Samoa Joe is another man who seems like he has a good chance. The last couple of years have seen him treated pretty poorly in the series, but with a field relatively light on big names Joe is almost certain to make it to the semi-finals (a side note on the rules here: every entrant wrestles every other entrant and earns points for wins and losses, and once all matches have taken place semi-finals and finals happen between the top four scorers). Joe hasn’t been used as a proper challenger for quite a while now. Combining that fact with his already well-established feud with A&E and Joe could squeak passed the more obvious choices of Hardy and Styles to face Bully.

If TNA wanted to use the series to create a new star (and that should be one of the goals of any such tournament in wrestling) then they could have Magnus win, or at least be a top scoring entrant who just misses out in the semis or the final. That they’ve done nothing to prepare audiences for the possibility of the former Oblivion winning makes me think it won’t happen, but if it did it could considerably enhance his standing.
TNA Need to make the most of Magnus while they have the chance
Both Bobby Roode and Austin Aries stand a chance of winning thanks to their status as former world champions. That they’re heels who’ve been left on the periphery of the Aces and Eights story (lucky them) means it probably won’t happen. A heel versus heel main event would be pretty poor and I can’t see either man being turned face before October, despite the fact that both could pull the move off and benefit from the change.

The remaining six competitors strike me as unlikely winners for various reasons.

I’m not sure why Mr Anderson is in the series. As a member of Aces and Eights he seems a strange choice to be given a shot at the TNA world title. Perhaps ‘The Hulkster’, or whoever is credited with putting this together, is hoping to cause descent in Aces and Eights with the possibility of an Anderson v Bully final? Even if that was a compelling story (which, let’s be honest, it’s not) it wouldn’t happen because Anderson’s stock has plummeted over the last eighteen months. He’s not headlining a pay-per-view any time soon.

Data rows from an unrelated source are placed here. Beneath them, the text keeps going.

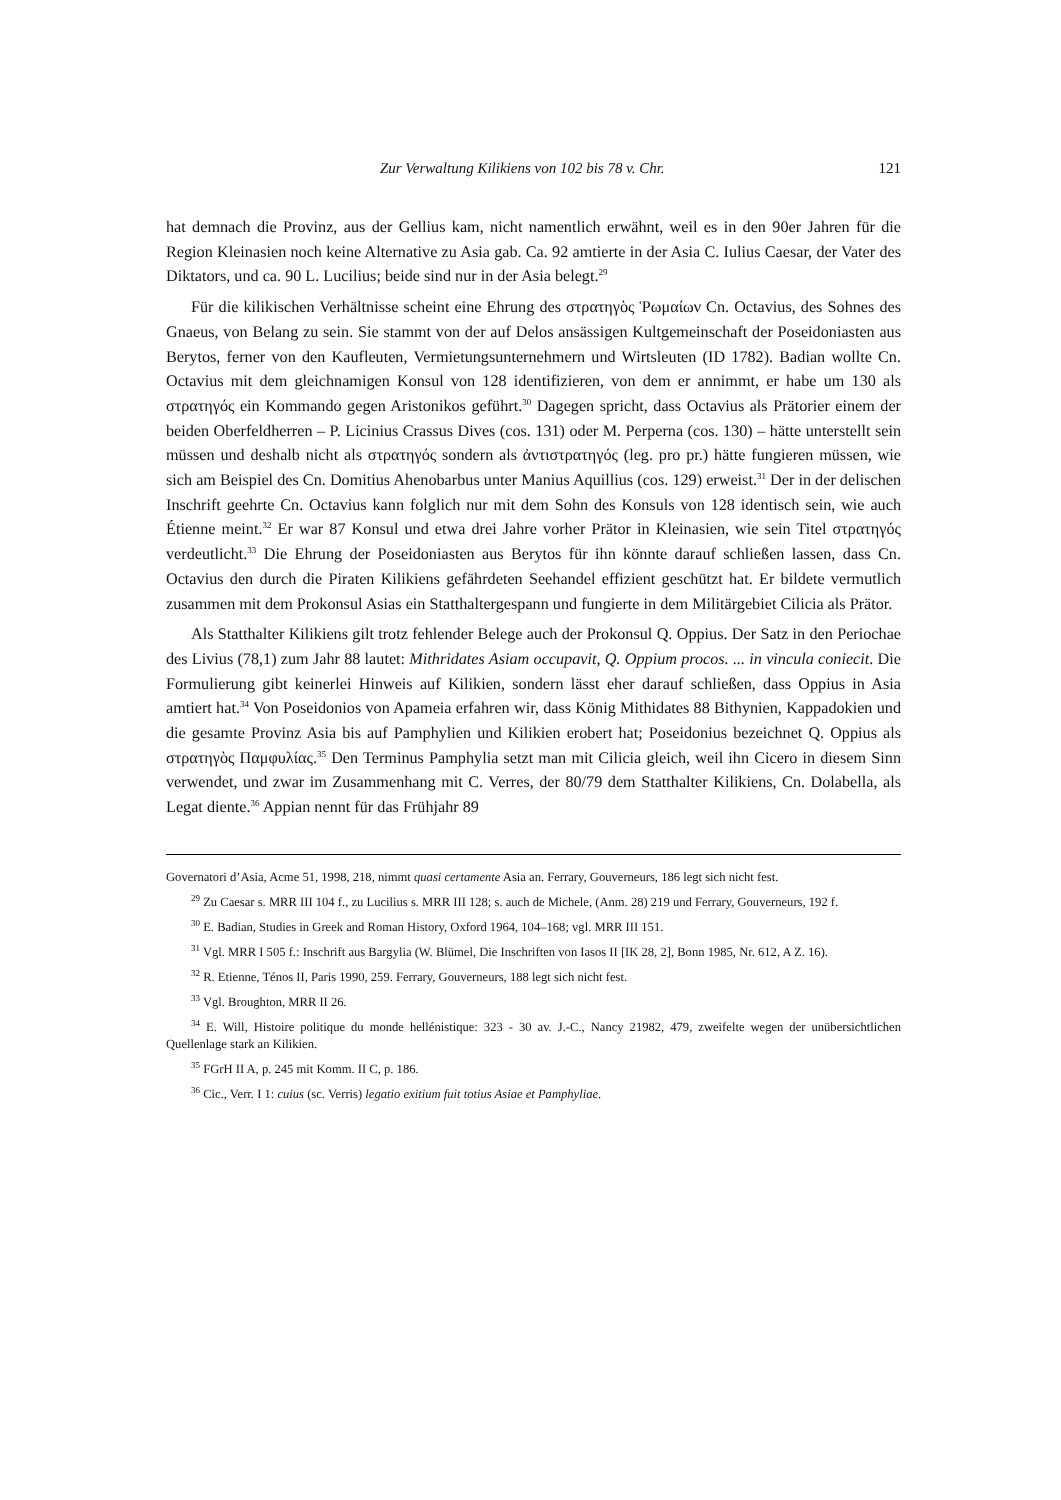Zur Verwaltung Kilikiens von 102 bis 78 v. Chr. 121
hat demnach die Provinz, aus der Gellius kam, nicht namentlich erwähnt, weil es in den 90er Jahren für die Region Kleinasien noch keine Alternative zu Asia gab. Ca. 92 amtierte in der Asia C. Iulius Caesar, der Vater des Diktators, und ca. 90 L. Lucilius; beide sind nur in der Asia belegt.<sup>29</sup>
Für die kilikischen Verhältnisse scheint eine Ehrung des στρατηγὸς Ῥωμαίων Cn. Octavius, des Sohnes des Gnaeus, von Belang zu sein. Sie stammt von der auf Delos ansässigen Kultgemeinschaft der Poseidoniasten aus Berytos, ferner von den Kaufleuten, Vermietungsunternehmern und Wirtsleuten (ID 1782). Badian wollte Cn. Octavius mit dem gleichnamigen Konsul von 128 identifizieren, von dem er annimmt, er habe um 130 als στρατηγός ein Kommando gegen Aristonikos geführt.<sup>30</sup> Dagegen spricht, dass Octavius als Prätorier einem der beiden Oberfeldherren – P. Licinius Crassus Dives (cos. 131) oder M. Perperna (cos. 130) – hätte unterstellt sein müssen und deshalb nicht als στρατηγός sondern als ἀντιστρατηγός (leg. pro pr.) hätte fungieren müssen, wie sich am Beispiel des Cn. Domitius Ahenobarbus unter Manius Aquillius (cos. 129) erweist.<sup>31</sup> Der in der delischen Inschrift geehrte Cn. Octavius kann folglich nur mit dem Sohn des Konsuls von 128 identisch sein, wie auch Étienne meint.<sup>32</sup> Er war 87 Konsul und etwa drei Jahre vorher Prätor in Kleinasien, wie sein Titel στρατηγός verdeutlicht.<sup>33</sup> Die Ehrung der Poseidoniasten aus Berytos für ihn könnte darauf schließen lassen, dass Cn. Octavius den durch die Piraten Kilikiens gefährdeten Seehandel effizient geschützt hat. Er bildete vermutlich zusammen mit dem Prokonsul Asias ein Statthaltergespann und fungierte in dem Militärgebiet Cilicia als Prätor.
Als Statthalter Kilikiens gilt trotz fehlender Belege auch der Prokonsul Q. Oppius. Der Satz in den Periochae des Livius (78,1) zum Jahr 88 lautet: Mithridates Asiam occupavit, Q. Oppium procos. ... in vincula coniecit. Die Formulierung gibt keinerlei Hinweis auf Kilikien, sondern lässt eher darauf schließen, dass Oppius in Asia amtiert hat.<sup>34</sup> Von Poseidonios von Apameia erfahren wir, dass König Mithidates 88 Bithynien, Kappadokien und die gesamte Provinz Asia bis auf Pamphylien und Kilikien erobert hat; Poseidonius bezeichnet Q. Oppius als στρατηγὸς Παμφυλίας.<sup>35</sup> Den Terminus Pamphylia setzt man mit Cilicia gleich, weil ihn Cicero in diesem Sinn verwendet, und zwar im Zusammenhang mit C. Verres, der 80/79 dem Statthalter Kilikiens, Cn. Dolabella, als Legat diente.<sup>36</sup> Appian nennt für das Frühjahr 89
Governatori d’Asia, Acme 51, 1998, 218, nimmt quasi certamente Asia an. Ferrary, Gouverneurs, 186 legt sich nicht fest.
<sup>29</sup> Zu Caesar s. MRR III 104 f., zu Lucilius s. MRR III 128; s. auch de Michele, (Anm. 28) 219 und Ferrary, Gouverneurs, 192 f.
<sup>30</sup> E. Badian, Studies in Greek and Roman History, Oxford 1964, 104–168; vgl. MRR III 151.
<sup>31</sup> Vgl. MRR I 505 f.: Inschrift aus Bargylia (W. Blümel, Die Inschriften von Iasos II [IK 28, 2], Bonn 1985, Nr. 612, A Z. 16).
<sup>32</sup> R. Etienne, Ténos II, Paris 1990, 259. Ferrary, Gouverneurs, 188 legt sich nicht fest.
<sup>33</sup> Vgl. Broughton, MRR II 26.
<sup>34</sup> E. Will, Histoire politique du monde hellénistique: 323 - 30 av. J.-C., Nancy 21982, 479, zweifelte wegen der unübersichtlichen Quellenlage stark an Kilikien.
<sup>35</sup> FGrH II A, p. 245 mit Komm. II C, p. 186.
<sup>36</sup> Cic., Verr. I 1: cuius (sc. Verris) legatio exitium fuit totius Asiae et Pamphyliae.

Both Christopher Daniels and Kazarian have almost certainly been included to ensure there are some solid workers involved. Neither strikes me as having a chance of winning, although ‘The Ring General’ could make it into the final four. For the record (read more on said record here) I still think that TNA should discontinue the whole A&E thing and switch to presenting Daniels as a top line heel act and title contender. That would make a far more interesting product.

Joseph Park is a comedy performer, not a pay-per-view main eventer. If I had to guess I’d say he’ll be involved in something with Abyss at Bound For Glory. Either tagging with him, challenging him for the TV title, or working in some sort of angle that finally reveals both characters have been the same man all along.

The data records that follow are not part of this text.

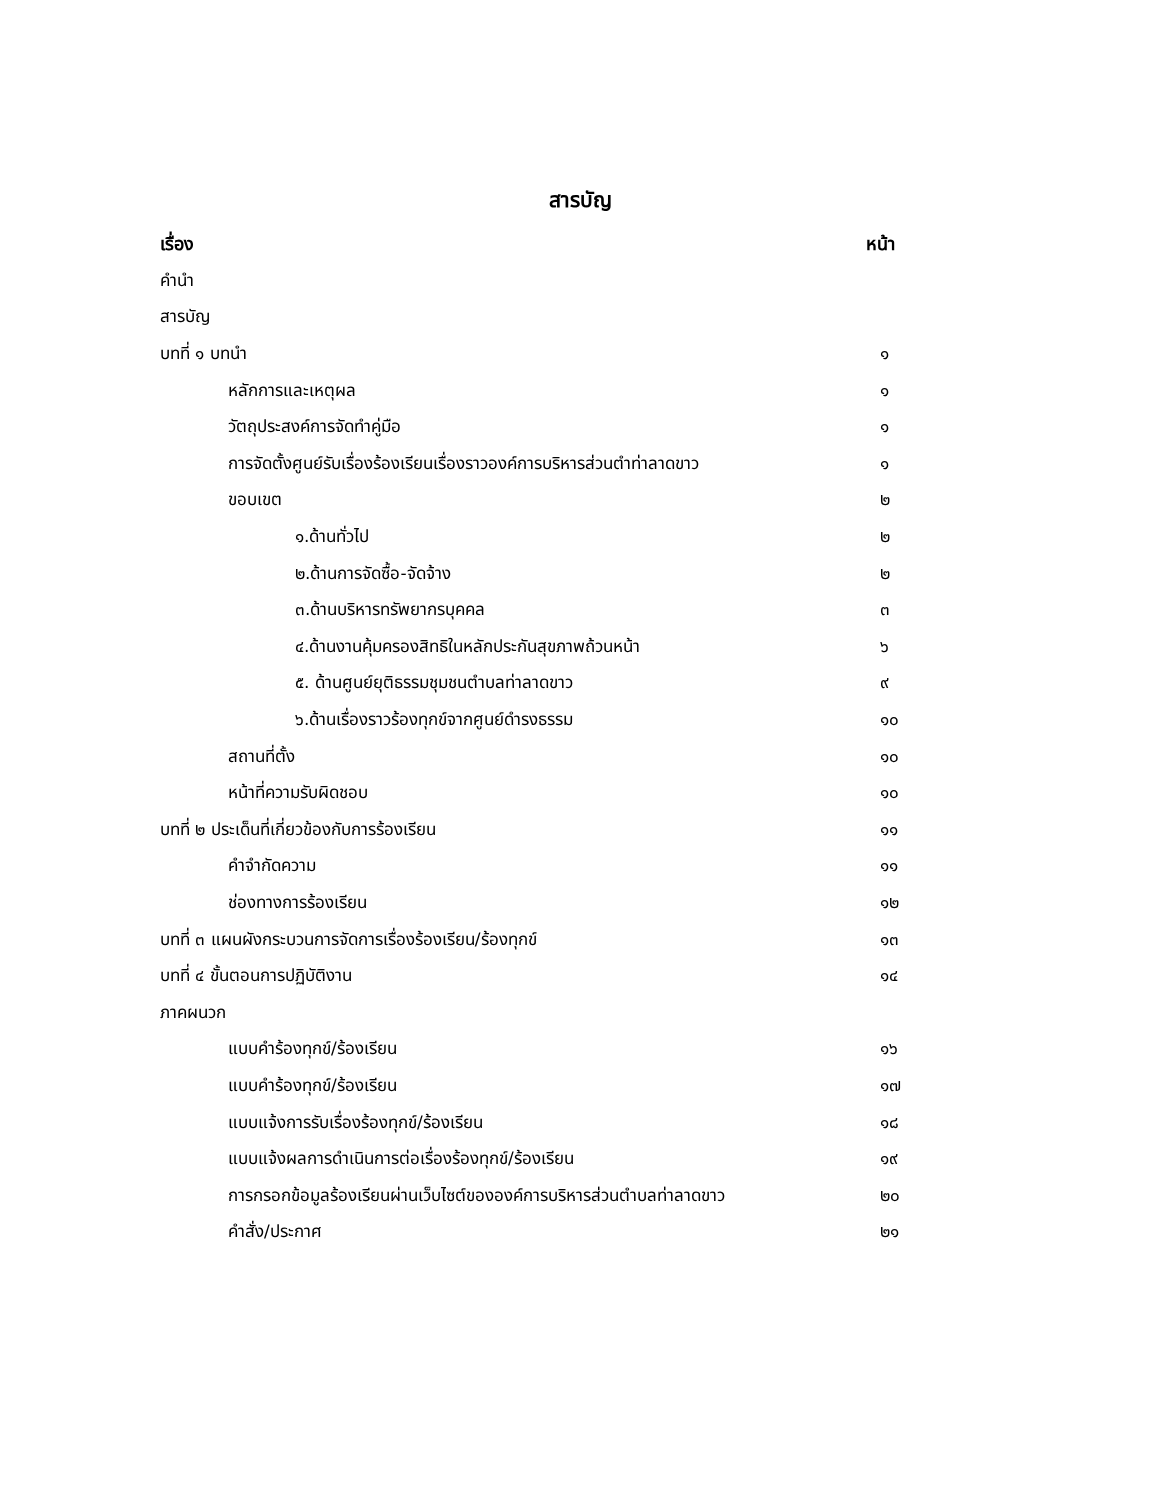สารบัญ
เรื่อง หน้า
คำนำ
สารบัญ
บทที่ ๑ บทนำ ๑
หลักการและเหตุผล ๑
วัตถุประสงค์การจัดทำคู่มือ ๑
การจัดตั้งศูนย์รับเรื่องร้องเรียนเรื่องราวองค์การบริหารส่วนตำท่าลาดขาว ๑
ขอบเขต ๒
๑.ด้านทั่วไป ๒
๒.ด้านการจัดซื้อ-จัดจ้าง ๒
๓.ด้านบริหารทรัพยากรบุคคล ๓
๔.ด้านงานคุ้มครองสิทธิในหลักประกันสุขภาพถ้วนหน้า ๖
๕. ด้านศูนย์ยุติธรรมชุมชนตำบลท่าลาดขาว ๙
๖.ด้านเรื่องราวร้องทุกข์จากศูนย์ดำรงธรรม ๑๐
สถานที่ตั้ง ๑๐
หน้าที่ความรับผิดชอบ ๑๐
บทที่ ๒ ประเด็นที่เกี่ยวข้องกับการร้องเรียน ๑๑
คำจำกัดความ ๑๑
ช่องทางการร้องเรียน ๑๒
บทที่ ๓ แผนผังกระบวนการจัดการเรื่องร้องเรียน/ร้องทุกข์ ๑๓
บทที่ ๔ ขั้นตอนการปฏิบัติงาน ๑๔
ภาคผนวก
แบบคำร้องทุกข์/ร้องเรียน ๑๖
แบบคำร้องทุกข์/ร้องเรียน ๑๗
แบบแจ้งการรับเรื่องร้องทุกข์/ร้องเรียน ๑๘
แบบแจ้งผลการดำเนินการต่อเรื่องร้องทุกข์/ร้องเรียน ๑๙
การกรอกข้อมูลร้องเรียนผ่านเว็บไซต์ขององค์การบริหารส่วนตำบลท่าลาดขาว ๒๐
คำสั่ง/ประกาศ ๒๑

Anyone who thinks the clumsy, boring forty-year-old Hernandez is going to win needs their head examined. The plan right now is quite possibly to present him as a dominant monster. If it is it won’t last. He’ll soon start picking up losses when TNA start planning out the scoring in the latter half of the series. He’s in there to lose to people and to give him something to do.

Finally there’s Jay Bradley. He’s going to lose. A lot.

Which brings us back to AJ Styles. There’s nobody involved in this tournament that has both the credibility to headline TNA’s biggest annual pay-per-view and a story to take them to the finals. AJ is the most realistic winner to predict. It’s possible that someone else, Jeff Hardy, Joe or Magnus perhaps, will become involved in a story over the coming weeks that makes them an obvious choice to tackle Bully Ray at Bound For Glory, but it’s not likely. Everything TNA’s done over the last year points towards a showdown between AJ Styles and Bully Ray at BFG. And while that may be predictable it almost guaranteed not to be boring.